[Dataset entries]
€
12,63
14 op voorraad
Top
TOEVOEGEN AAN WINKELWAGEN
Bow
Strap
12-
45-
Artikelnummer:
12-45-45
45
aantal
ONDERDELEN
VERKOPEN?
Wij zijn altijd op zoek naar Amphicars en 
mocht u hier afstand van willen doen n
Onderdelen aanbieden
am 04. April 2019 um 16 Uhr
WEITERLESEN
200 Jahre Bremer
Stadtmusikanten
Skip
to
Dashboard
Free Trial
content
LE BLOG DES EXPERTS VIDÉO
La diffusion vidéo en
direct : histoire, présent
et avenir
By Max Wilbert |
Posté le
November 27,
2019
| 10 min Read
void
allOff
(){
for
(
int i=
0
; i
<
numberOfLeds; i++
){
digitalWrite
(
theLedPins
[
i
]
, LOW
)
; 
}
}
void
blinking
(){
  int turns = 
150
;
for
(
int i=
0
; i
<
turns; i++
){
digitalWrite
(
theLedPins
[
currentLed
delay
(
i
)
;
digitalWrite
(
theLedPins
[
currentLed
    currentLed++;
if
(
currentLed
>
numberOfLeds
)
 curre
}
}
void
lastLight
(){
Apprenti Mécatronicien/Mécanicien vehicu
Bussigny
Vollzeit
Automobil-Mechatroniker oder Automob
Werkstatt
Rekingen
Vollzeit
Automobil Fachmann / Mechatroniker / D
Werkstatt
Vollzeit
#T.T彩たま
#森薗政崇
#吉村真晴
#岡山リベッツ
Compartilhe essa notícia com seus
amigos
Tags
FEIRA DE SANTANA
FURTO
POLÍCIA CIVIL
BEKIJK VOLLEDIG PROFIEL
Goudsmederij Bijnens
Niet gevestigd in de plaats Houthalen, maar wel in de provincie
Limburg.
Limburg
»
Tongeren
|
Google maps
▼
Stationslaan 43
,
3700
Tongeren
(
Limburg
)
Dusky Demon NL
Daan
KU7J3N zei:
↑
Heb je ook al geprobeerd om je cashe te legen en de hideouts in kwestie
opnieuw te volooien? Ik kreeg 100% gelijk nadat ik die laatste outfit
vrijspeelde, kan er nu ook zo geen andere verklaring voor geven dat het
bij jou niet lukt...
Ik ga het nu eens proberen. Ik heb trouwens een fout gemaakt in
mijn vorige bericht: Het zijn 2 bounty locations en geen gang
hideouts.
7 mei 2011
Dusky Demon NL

> _Task statement_
Restate the data in full so that no line differs from the original.

> _Expected output_
€
12,63
14 op voorraad
Top
TOEVOEGEN AAN WINKELWAGEN
Bow
Strap
12-
45-
Artikelnummer:
12-45-45
45
aantal
ONDERDELEN
VERKOPEN?
Wij zijn altijd op zoek naar Amphicars en 
mocht u hier afstand van willen doen n
Onderdelen aanbieden
am 04. April 2019 um 16 Uhr
WEITERLESEN
200 Jahre Bremer
Stadtmusikanten
Skip
to
Dashboard
Free Trial
content
LE BLOG DES EXPERTS VIDÉO
La diffusion vidéo en
direct : histoire, présent
et avenir
By Max Wilbert |
Posté le
November 27,
2019
| 10 min Read
void
allOff
(){
for
(
int i=
0
; i
<
numberOfLeds; i++
){
digitalWrite
(
theLedPins
[
i
]
, LOW
)
; 
}
}
void
blinking
(){
  int turns = 
150
;
for
(
int i=
0
; i
<
turns; i++
){
digitalWrite
(
theLedPins
[
currentLed
delay
(
i
)
;
digitalWrite
(
theLedPins
[
currentLed
    currentLed++;
if
(
currentLed
>
numberOfLeds
)
 curre
}
}
void
lastLight
(){
Apprenti Mécatronicien/Mécanicien vehicu
Bussigny
Vollzeit
Automobil-Mechatroniker oder Automob
Werkstatt
Rekingen
Vollzeit
Automobil Fachmann / Mechatroniker / D
Werkstatt
Vollzeit
#T.T彩たま
#森薗政崇
#吉村真晴
#岡山リベッツ
Compartilhe essa notícia com seus
amigos
Tags
FEIRA DE SANTANA
FURTO
POLÍCIA CIVIL
BEKIJK VOLLEDIG PROFIEL
Goudsmederij Bijnens
Niet gevestigd in de plaats Houthalen, maar wel in de provincie
Limburg.
Limburg
»
Tongeren
|
Google maps
▼
Stationslaan 43
,
3700
Tongeren
(
Limburg
)
Dusky Demon NL
Daan
KU7J3N zei:
↑
Heb je ook al geprobeerd om je cashe te legen en de hideouts in kwestie
opnieuw te volooien? Ik kreeg 100% gelijk nadat ik die laatste outfit
vrijspeelde, kan er nu ook zo geen andere verklaring voor geven dat het
bij jou niet lukt...
Ik ga het nu eens proberen. Ik heb trouwens een fout gemaakt in
mijn vorige bericht: Het zijn 2 bounty locations en geen gang
hideouts.
7 mei 2011
Dusky Demon NL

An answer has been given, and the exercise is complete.